Petunjuk Tugas:
**a.** Jawab pertanyaan berikut dari teks tentang rasa syukur.
(i) Berapa stasiun lagi yang ditunggu penulis saat membuat daftar?
(ii) Menurut teks, di mana orang tinggal di gubuk?
(iii) Untuk apa penulis membuat daftar itu, bila bukan untuk riya atau ujub?
**b.** Tolong tulis ulang paragraf yang diawali "Hari menjelang sore" dalam teks tentang rasa syukur dengan lebih ringkas, tanpa menghilangkan fakta utamanya.

Kutipan Dokumen:
Hari menjelang sore, jadwal kereta telat, di kereta berhimpitan, AC nggak dingin, dsb dsb dsb. Kalau mau dihitung, cukup banyak hal yang bikin kita rasanya menggerutu sepanjang sore ini. Tapi, tau nggak sih kalau kita sedikiiitt saja bermuhasabah (introspeksi), kayaknya itu nggak ada apa2nya dibandingkan dengan nikmat yang sudah kita rasakan sampai detik ini, mulai dari hal yang sepele sampai yang terrumit sekalipun.

Iseng2 nunggu 2 stasiun lagi, bikin list yuk semampunya, apa yang kita syukuri sampai sekarang. Kalau saya:
1. Iman dan islam, karenanya saya mengenal Sang Penggenggam Alam Raya, Alloh Ta'ala
2. Orang tua yang selalu support di bidang pendidikan yang karenanya saya bisa sampai seperti sekarang
3. Bisa tinggal di rumah, padahal sepanjang rel orang tinggal di gubuk
4. Masih bisa makan enak, padahal banyak yang kelaparan
5. Bisa beraktivitas dan beribadah dengan tenang, sementara di luar sana orang masih dicekam rasa takut
6. Masih bisa bayar kereta, padahal ada orang yang dengan susah payah naik ke atap kereta karena mungkin nggak mampu bayar
7. Senantiasa dikaruniai keselamatan dalam perjalanan
8. Sehat selalu dan diberi kekuatan fisik yang memadai
9. Dikelilingi orang baik, sholeh, dan jujur
10. Bekerja di lingkungan yang baik, sementara orang harus berpeluh2 aau sampai dini hari mengais rezeki, bahkan masih ada yang mengemis
11. Mengenal dunia dari berbagai sisi

Apa yang saya buat bukan maksud riya atau ujub, tapi lebih ke muhasabah supaya saya selalu optimis dan bersikap positif daripada cuma menggerutu. Syukur atas anugerah Yang Maha Kuasa.

Kumpulan Data:
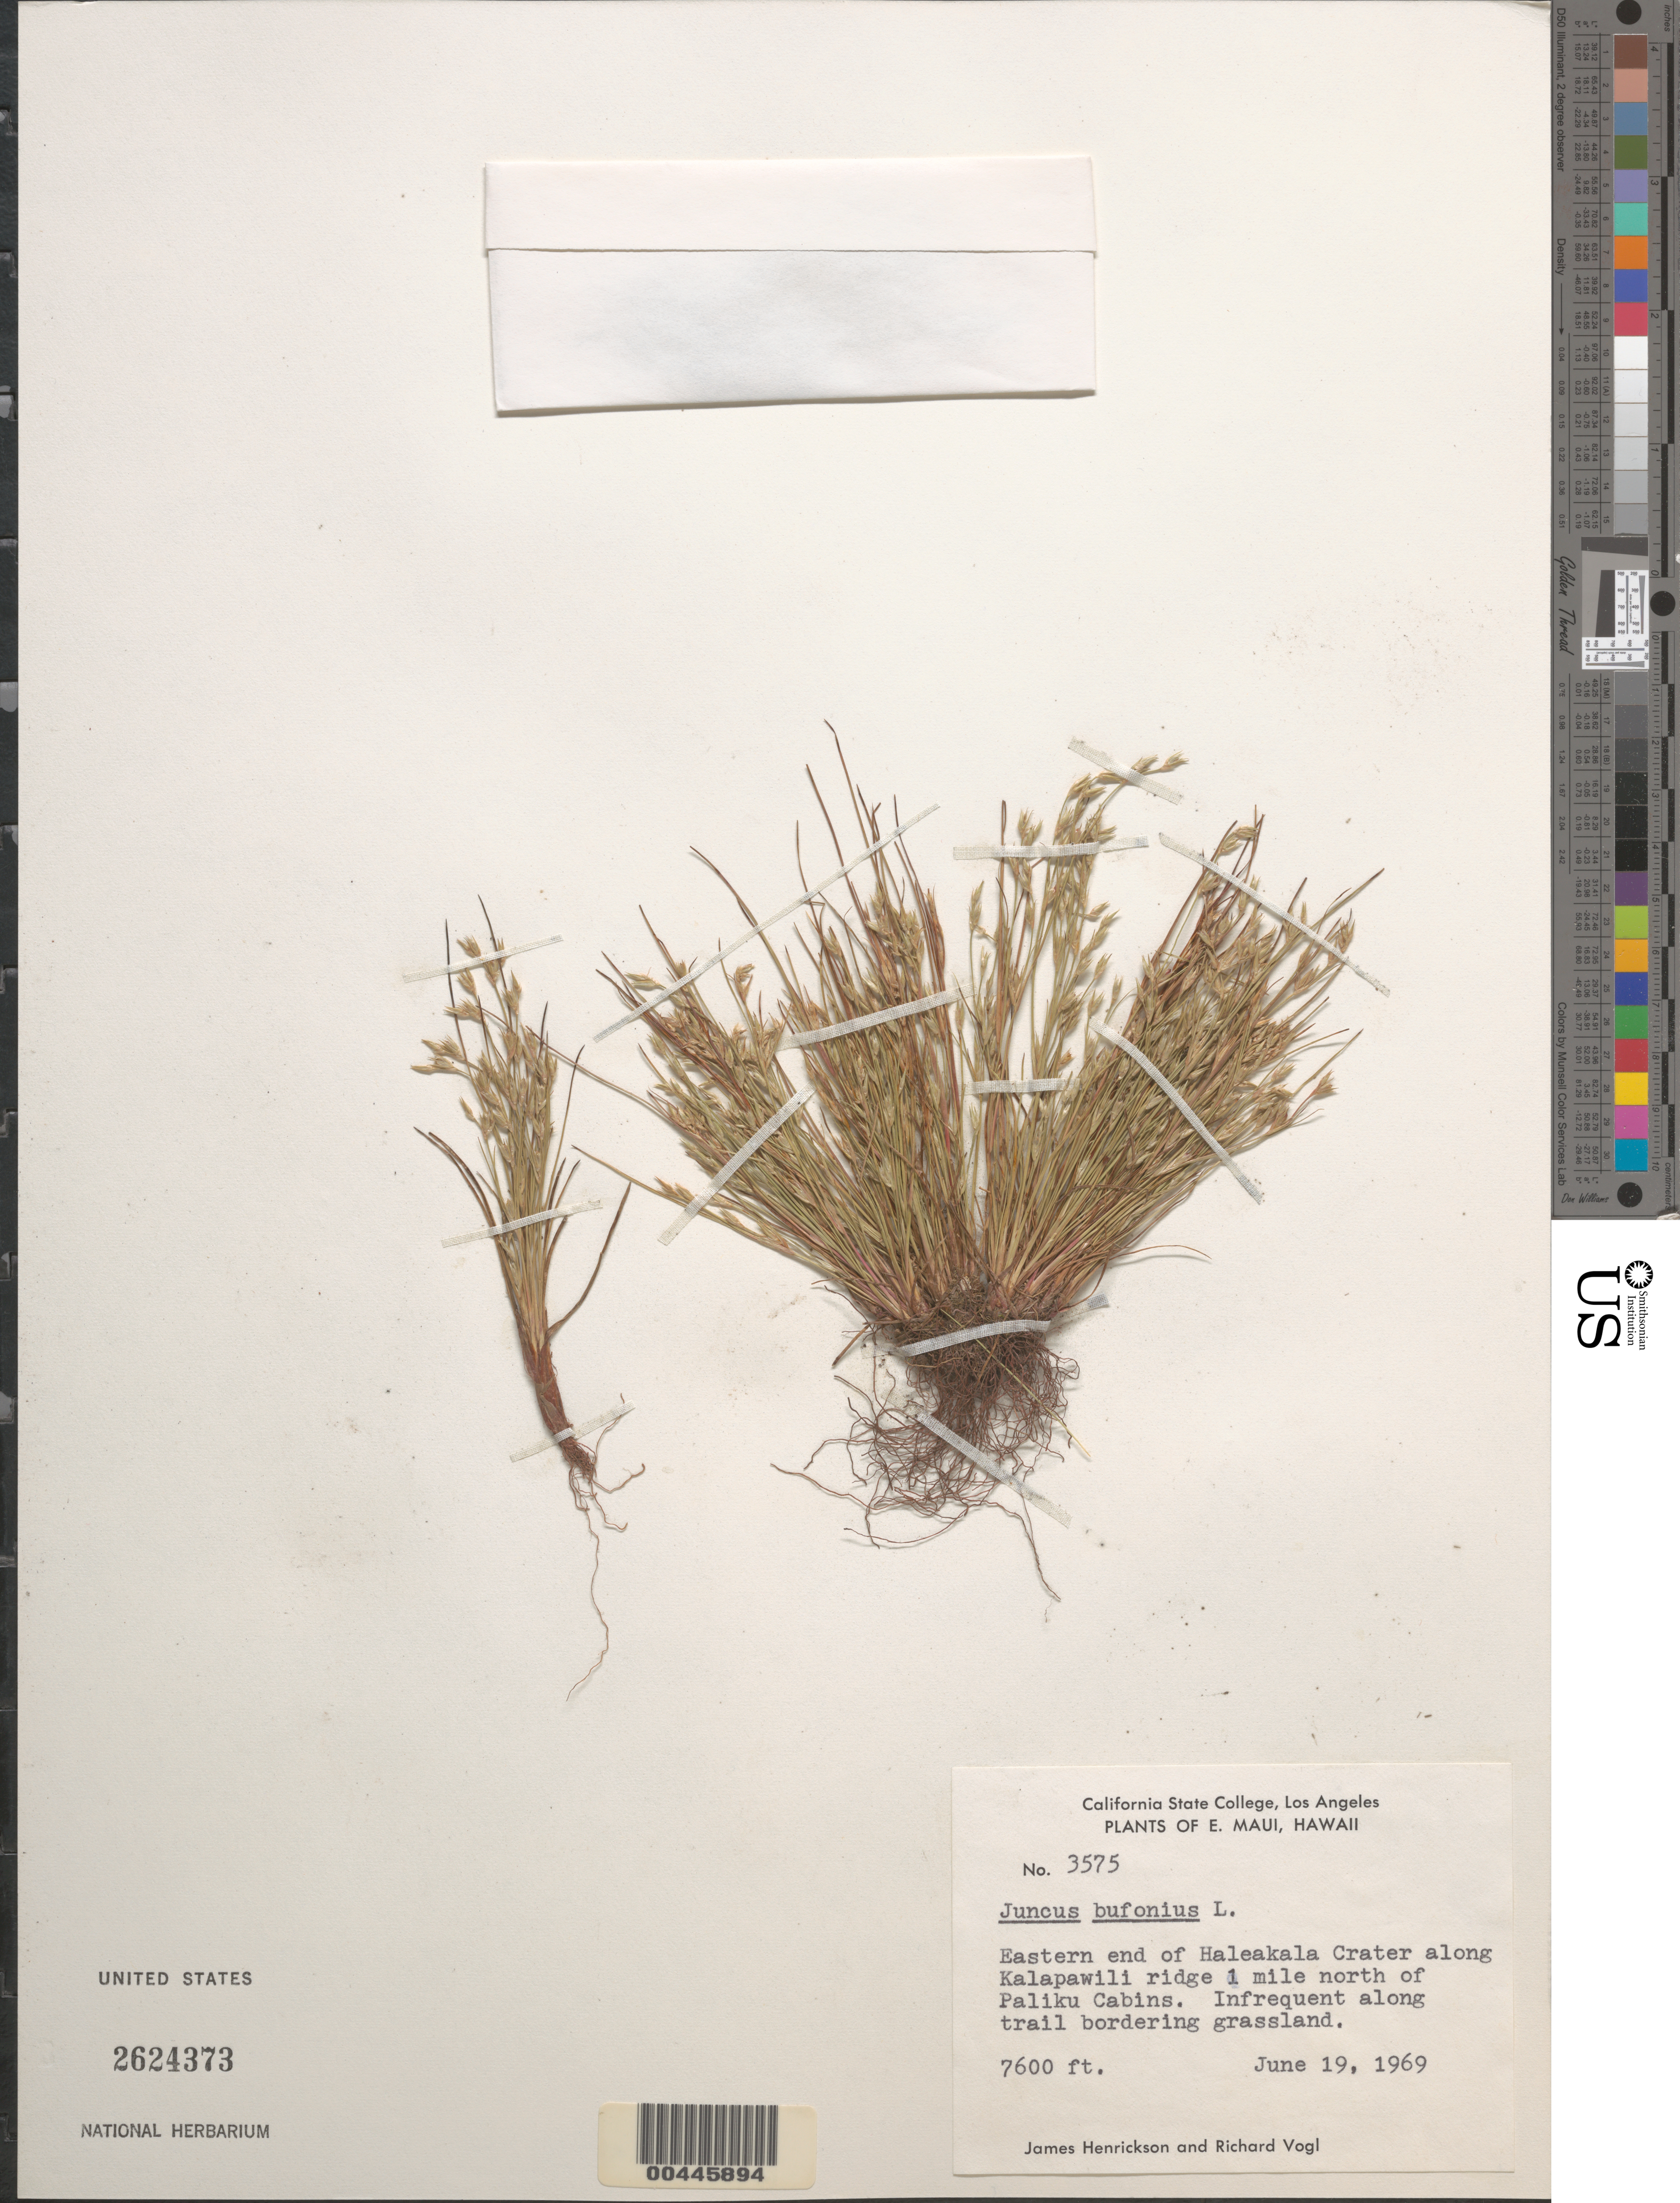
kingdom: Plantae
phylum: Tracheophyta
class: Liliopsida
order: Poales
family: Juncaceae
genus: Juncus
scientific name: Juncus bufonius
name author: L.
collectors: J. S. Henrickson & R. Vogl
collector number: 3575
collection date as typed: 19 Jun 1969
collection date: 1969-06-19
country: United States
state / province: Hawaii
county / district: Maui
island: Maui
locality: E Maui, E end of Haleakala Crater along Kalapawili Ridge 1 mi N of Paliku Cabins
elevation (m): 2316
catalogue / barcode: US 2624373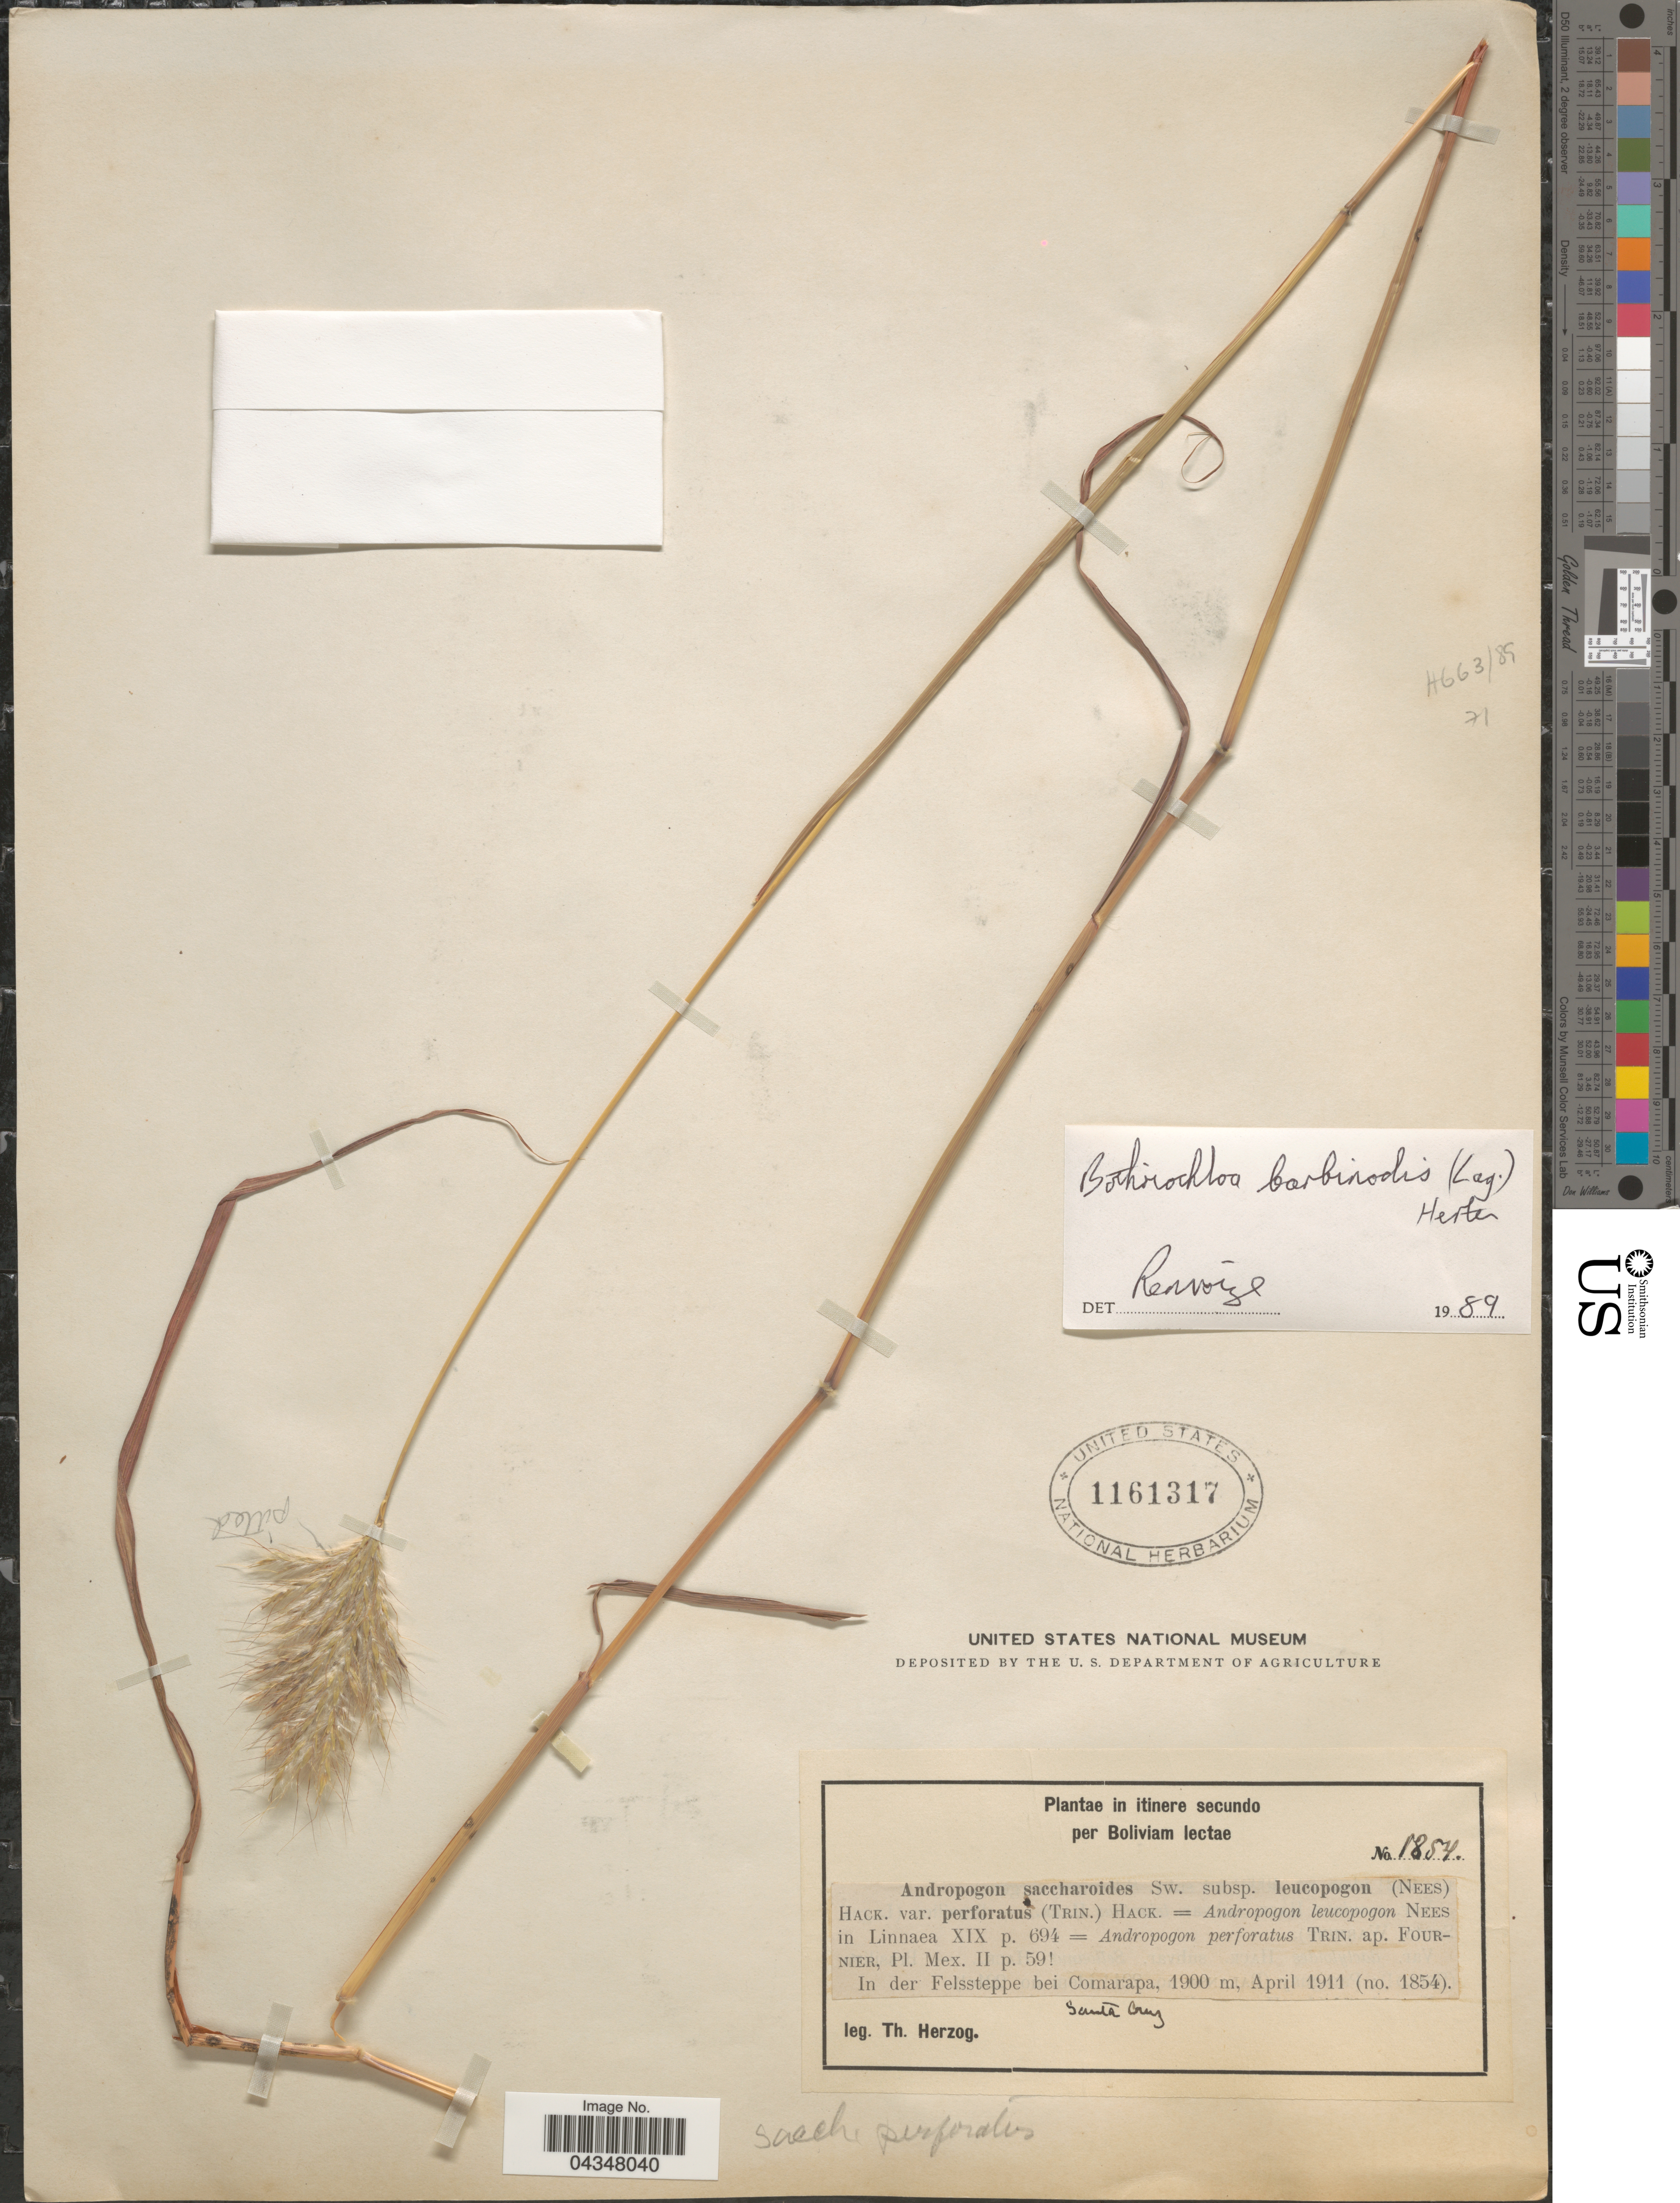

Jawaban Tugas:
**a.**
(i) Dua stasiun lagi.
(ii) Di sepanjang rel.
(iii) Untuk muhasabah, supaya penulis selalu optimis dan bersikap positif daripada cuma menggerutu.

**b.** Menjelang sore, kereta telat, penumpang berhimpitan, dan AC tidak dingin, sehingga banyak hal yang membuat kita menggerutu. Namun, jika sedikit bermuhasabah (introspeksi), semua itu tidak ada apa-apanya dibandingkan nikmat yang sudah kita rasakan sampai detik ini, dari hal yang sepele hingga yang paling rumit.